I got one for xmas one year, probably it's last year when Sega was clearing inventory, because I didn't ask for it. All I ever had was the pack-in Sonic title. I wish I kept it so that I could modernize it, but who would have seen that coming? I remember playing it and then seeing the battery light flash and I was like, "I wonder what that means, that can't mean a low battery since I've not been playing it all that long!" Yep, it was a low battery :(

It probably wouldn't have been a big deal IF Sega bundled a damn AC adapter with it instead of charging separately for it. It was hard to convince my parents to get me video game stuff as a kid.
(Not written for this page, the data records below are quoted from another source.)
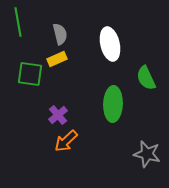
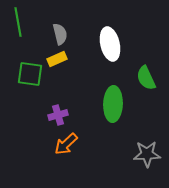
purple cross: rotated 24 degrees clockwise
orange arrow: moved 3 px down
gray star: rotated 16 degrees counterclockwise
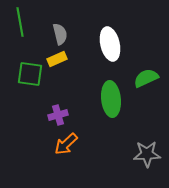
green line: moved 2 px right
green semicircle: rotated 90 degrees clockwise
green ellipse: moved 2 px left, 5 px up; rotated 8 degrees counterclockwise
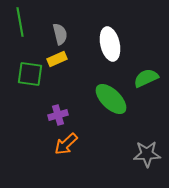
green ellipse: rotated 40 degrees counterclockwise
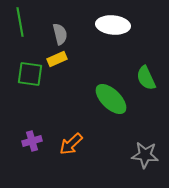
white ellipse: moved 3 px right, 19 px up; rotated 72 degrees counterclockwise
green semicircle: rotated 90 degrees counterclockwise
purple cross: moved 26 px left, 26 px down
orange arrow: moved 5 px right
gray star: moved 2 px left, 1 px down; rotated 8 degrees clockwise
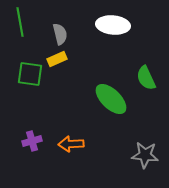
orange arrow: rotated 40 degrees clockwise
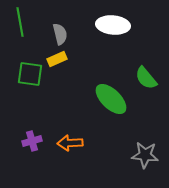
green semicircle: rotated 15 degrees counterclockwise
orange arrow: moved 1 px left, 1 px up
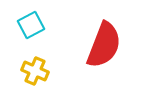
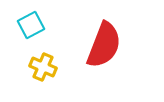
yellow cross: moved 8 px right, 4 px up
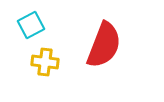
yellow cross: moved 2 px right, 5 px up; rotated 16 degrees counterclockwise
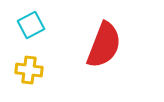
yellow cross: moved 16 px left, 8 px down
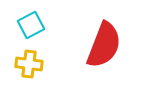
yellow cross: moved 6 px up
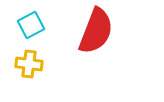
red semicircle: moved 8 px left, 14 px up
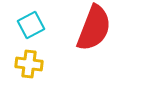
red semicircle: moved 2 px left, 3 px up
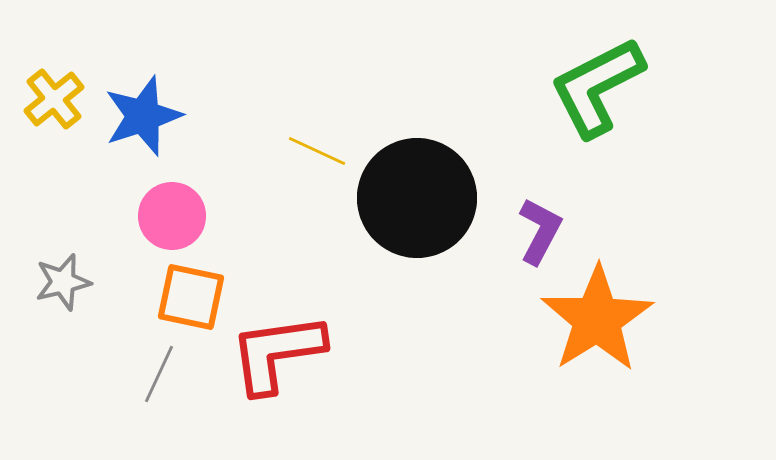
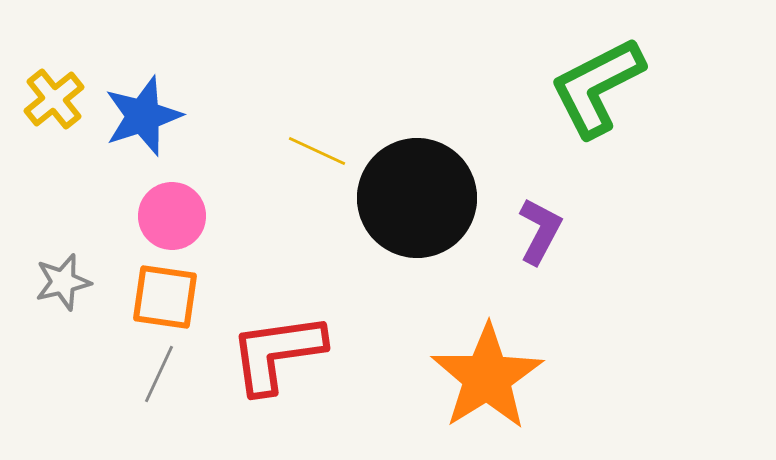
orange square: moved 26 px left; rotated 4 degrees counterclockwise
orange star: moved 110 px left, 58 px down
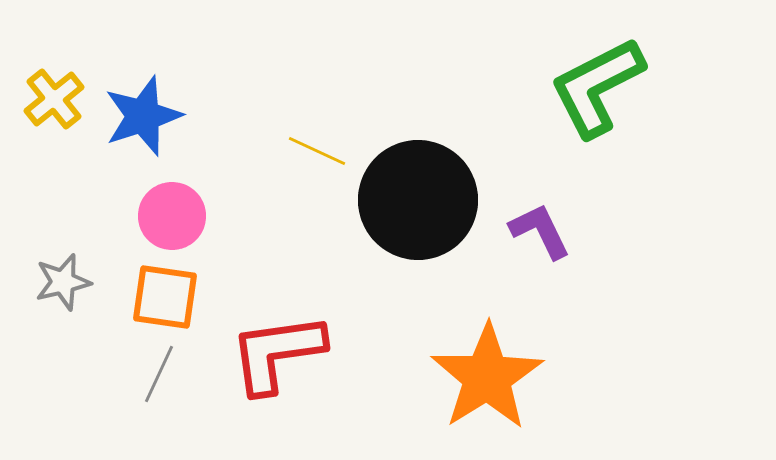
black circle: moved 1 px right, 2 px down
purple L-shape: rotated 54 degrees counterclockwise
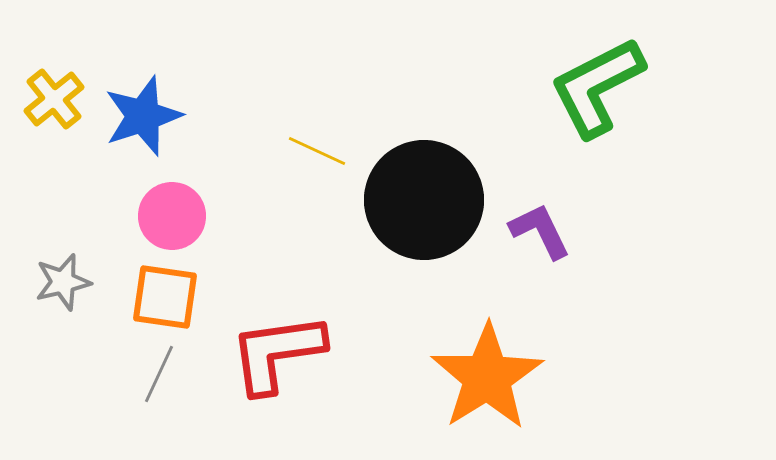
black circle: moved 6 px right
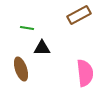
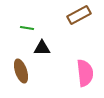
brown ellipse: moved 2 px down
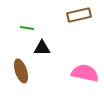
brown rectangle: rotated 15 degrees clockwise
pink semicircle: rotated 72 degrees counterclockwise
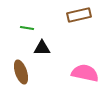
brown ellipse: moved 1 px down
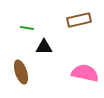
brown rectangle: moved 5 px down
black triangle: moved 2 px right, 1 px up
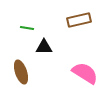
pink semicircle: rotated 20 degrees clockwise
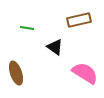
black triangle: moved 11 px right; rotated 36 degrees clockwise
brown ellipse: moved 5 px left, 1 px down
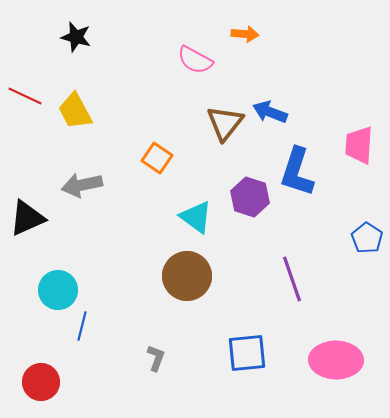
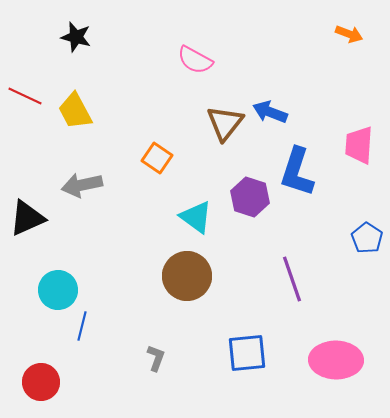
orange arrow: moved 104 px right; rotated 16 degrees clockwise
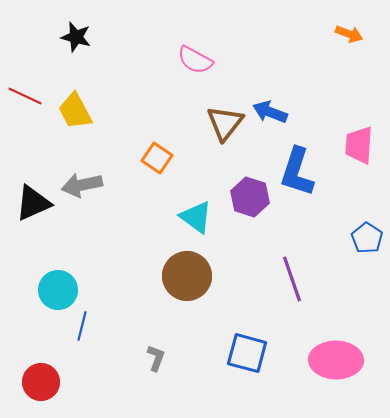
black triangle: moved 6 px right, 15 px up
blue square: rotated 21 degrees clockwise
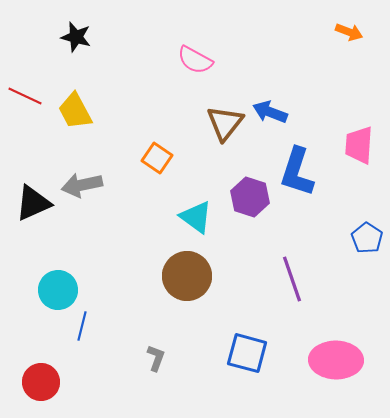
orange arrow: moved 2 px up
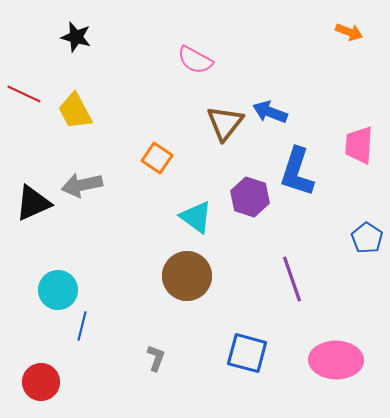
red line: moved 1 px left, 2 px up
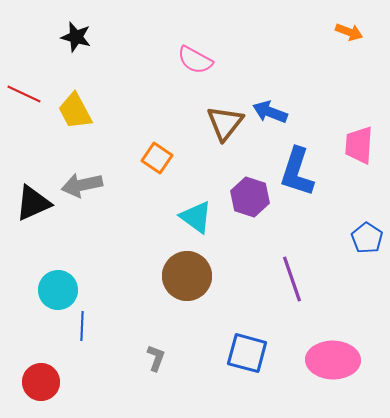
blue line: rotated 12 degrees counterclockwise
pink ellipse: moved 3 px left
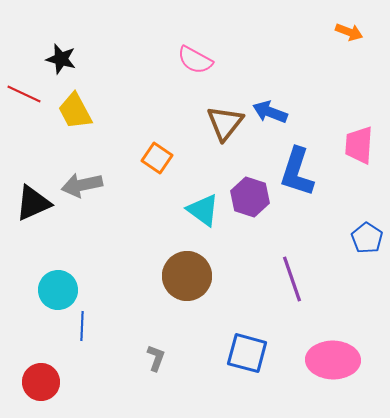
black star: moved 15 px left, 22 px down
cyan triangle: moved 7 px right, 7 px up
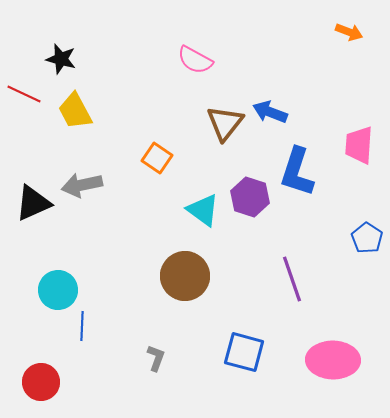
brown circle: moved 2 px left
blue square: moved 3 px left, 1 px up
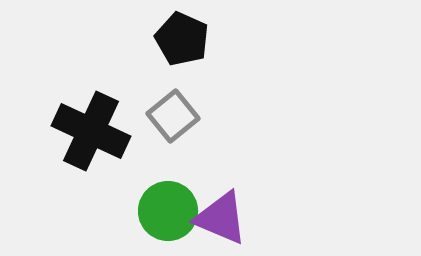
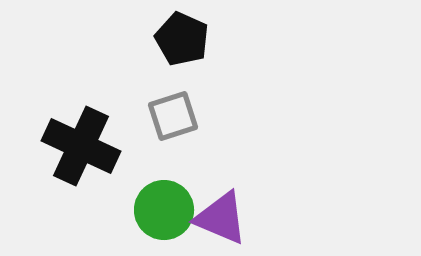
gray square: rotated 21 degrees clockwise
black cross: moved 10 px left, 15 px down
green circle: moved 4 px left, 1 px up
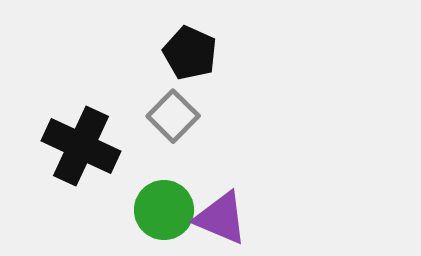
black pentagon: moved 8 px right, 14 px down
gray square: rotated 27 degrees counterclockwise
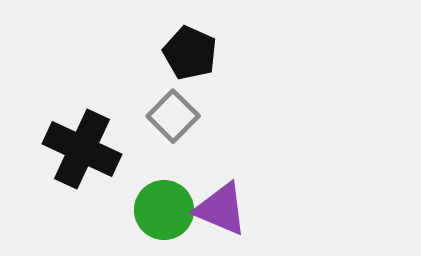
black cross: moved 1 px right, 3 px down
purple triangle: moved 9 px up
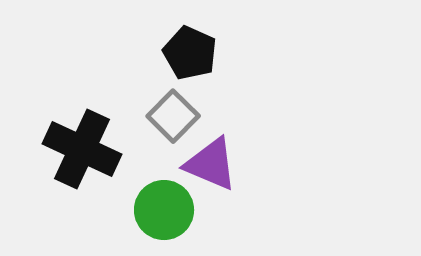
purple triangle: moved 10 px left, 45 px up
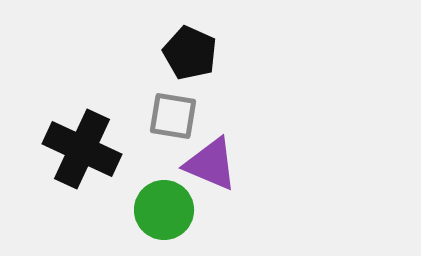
gray square: rotated 36 degrees counterclockwise
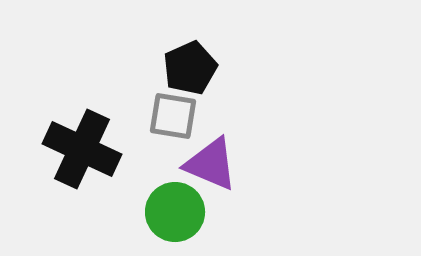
black pentagon: moved 15 px down; rotated 24 degrees clockwise
green circle: moved 11 px right, 2 px down
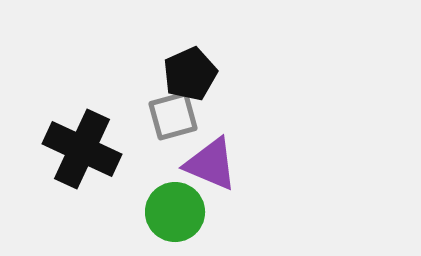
black pentagon: moved 6 px down
gray square: rotated 24 degrees counterclockwise
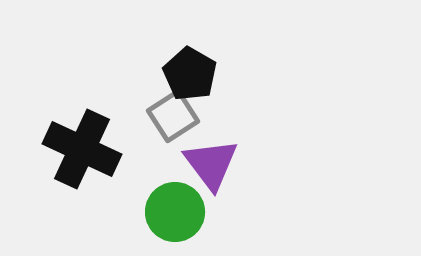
black pentagon: rotated 18 degrees counterclockwise
gray square: rotated 18 degrees counterclockwise
purple triangle: rotated 30 degrees clockwise
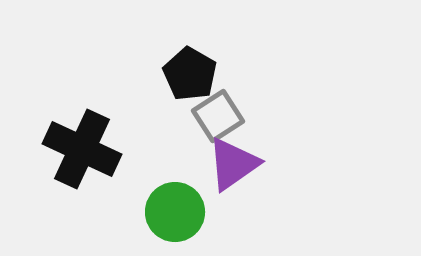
gray square: moved 45 px right
purple triangle: moved 22 px right; rotated 32 degrees clockwise
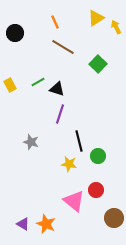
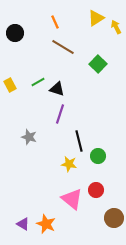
gray star: moved 2 px left, 5 px up
pink triangle: moved 2 px left, 2 px up
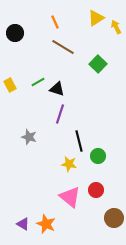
pink triangle: moved 2 px left, 2 px up
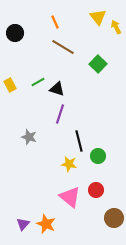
yellow triangle: moved 2 px right, 1 px up; rotated 36 degrees counterclockwise
purple triangle: rotated 40 degrees clockwise
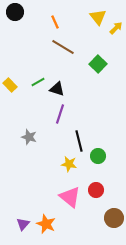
yellow arrow: moved 1 px down; rotated 72 degrees clockwise
black circle: moved 21 px up
yellow rectangle: rotated 16 degrees counterclockwise
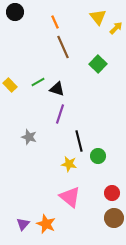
brown line: rotated 35 degrees clockwise
red circle: moved 16 px right, 3 px down
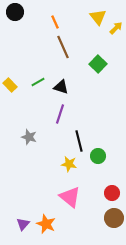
black triangle: moved 4 px right, 2 px up
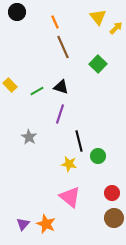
black circle: moved 2 px right
green line: moved 1 px left, 9 px down
gray star: rotated 14 degrees clockwise
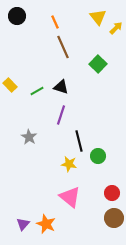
black circle: moved 4 px down
purple line: moved 1 px right, 1 px down
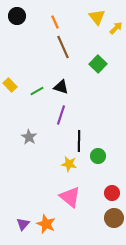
yellow triangle: moved 1 px left
black line: rotated 15 degrees clockwise
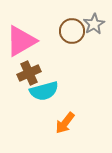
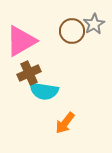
cyan semicircle: rotated 24 degrees clockwise
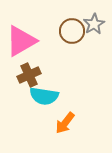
brown cross: moved 2 px down
cyan semicircle: moved 5 px down
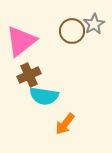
pink triangle: rotated 8 degrees counterclockwise
orange arrow: moved 1 px down
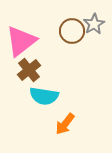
brown cross: moved 5 px up; rotated 15 degrees counterclockwise
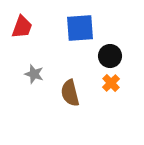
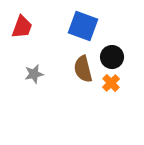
blue square: moved 3 px right, 2 px up; rotated 24 degrees clockwise
black circle: moved 2 px right, 1 px down
gray star: rotated 30 degrees counterclockwise
brown semicircle: moved 13 px right, 24 px up
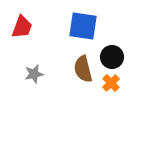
blue square: rotated 12 degrees counterclockwise
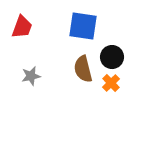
gray star: moved 3 px left, 2 px down
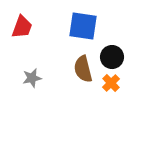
gray star: moved 1 px right, 2 px down
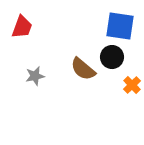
blue square: moved 37 px right
brown semicircle: rotated 36 degrees counterclockwise
gray star: moved 3 px right, 2 px up
orange cross: moved 21 px right, 2 px down
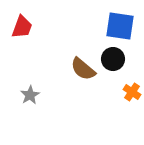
black circle: moved 1 px right, 2 px down
gray star: moved 5 px left, 19 px down; rotated 18 degrees counterclockwise
orange cross: moved 7 px down; rotated 12 degrees counterclockwise
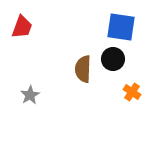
blue square: moved 1 px right, 1 px down
brown semicircle: rotated 52 degrees clockwise
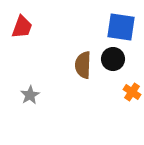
brown semicircle: moved 4 px up
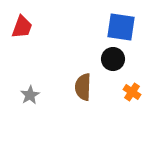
brown semicircle: moved 22 px down
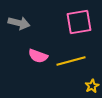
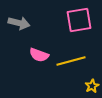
pink square: moved 2 px up
pink semicircle: moved 1 px right, 1 px up
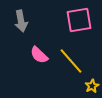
gray arrow: moved 2 px right, 2 px up; rotated 65 degrees clockwise
pink semicircle: rotated 24 degrees clockwise
yellow line: rotated 64 degrees clockwise
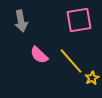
yellow star: moved 8 px up
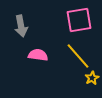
gray arrow: moved 5 px down
pink semicircle: moved 1 px left; rotated 144 degrees clockwise
yellow line: moved 7 px right, 5 px up
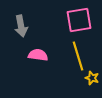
yellow line: rotated 24 degrees clockwise
yellow star: rotated 24 degrees counterclockwise
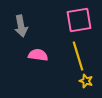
yellow star: moved 6 px left, 3 px down
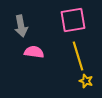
pink square: moved 6 px left
pink semicircle: moved 4 px left, 3 px up
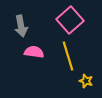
pink square: moved 3 px left; rotated 32 degrees counterclockwise
yellow line: moved 10 px left
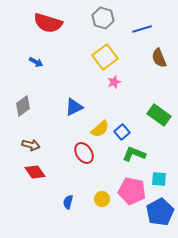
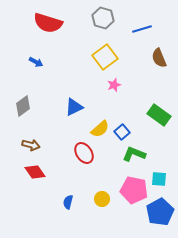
pink star: moved 3 px down
pink pentagon: moved 2 px right, 1 px up
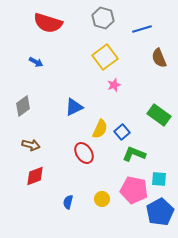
yellow semicircle: rotated 24 degrees counterclockwise
red diamond: moved 4 px down; rotated 75 degrees counterclockwise
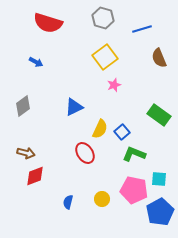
brown arrow: moved 5 px left, 8 px down
red ellipse: moved 1 px right
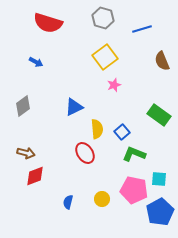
brown semicircle: moved 3 px right, 3 px down
yellow semicircle: moved 3 px left; rotated 30 degrees counterclockwise
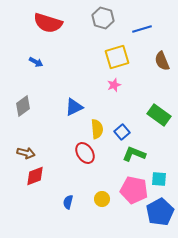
yellow square: moved 12 px right; rotated 20 degrees clockwise
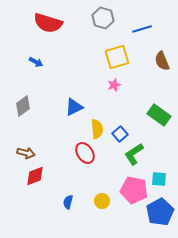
blue square: moved 2 px left, 2 px down
green L-shape: rotated 55 degrees counterclockwise
yellow circle: moved 2 px down
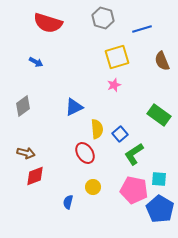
yellow circle: moved 9 px left, 14 px up
blue pentagon: moved 3 px up; rotated 12 degrees counterclockwise
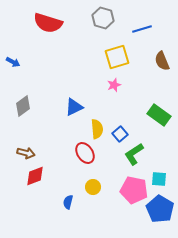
blue arrow: moved 23 px left
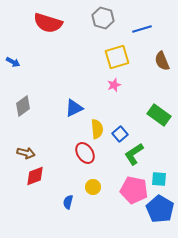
blue triangle: moved 1 px down
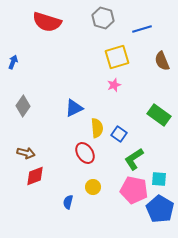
red semicircle: moved 1 px left, 1 px up
blue arrow: rotated 96 degrees counterclockwise
gray diamond: rotated 20 degrees counterclockwise
yellow semicircle: moved 1 px up
blue square: moved 1 px left; rotated 14 degrees counterclockwise
green L-shape: moved 5 px down
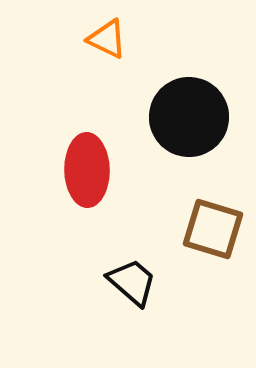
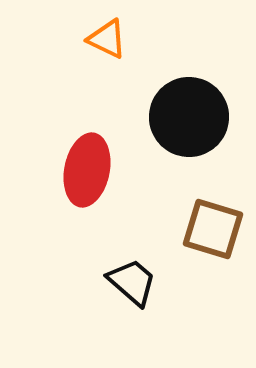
red ellipse: rotated 12 degrees clockwise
[–] rothaine@lemmy.zip 8 points 2 days ago

He should've bought the official Game Gear AA battery bandolier

[–] InFerNo@lemmy.ml 3 points 2 days ago

I have several game gears so have some first hand experience.

90s batteries didn't last long. Regular batteries are 1.5V, rechargeable are 1.2V. When freshly charged they can be around 1.4V, but the game gear will quickly "detect" the voltage dropping and start indicating low battery.

Older batteries didn't hold as much charge as modern batteries do. You can go hours now with rechargeable batteries, but it used to be different.

As a kid, I had a game gear fanny pack that held the device, some games and all the batteries I could cram in there, which was a lot.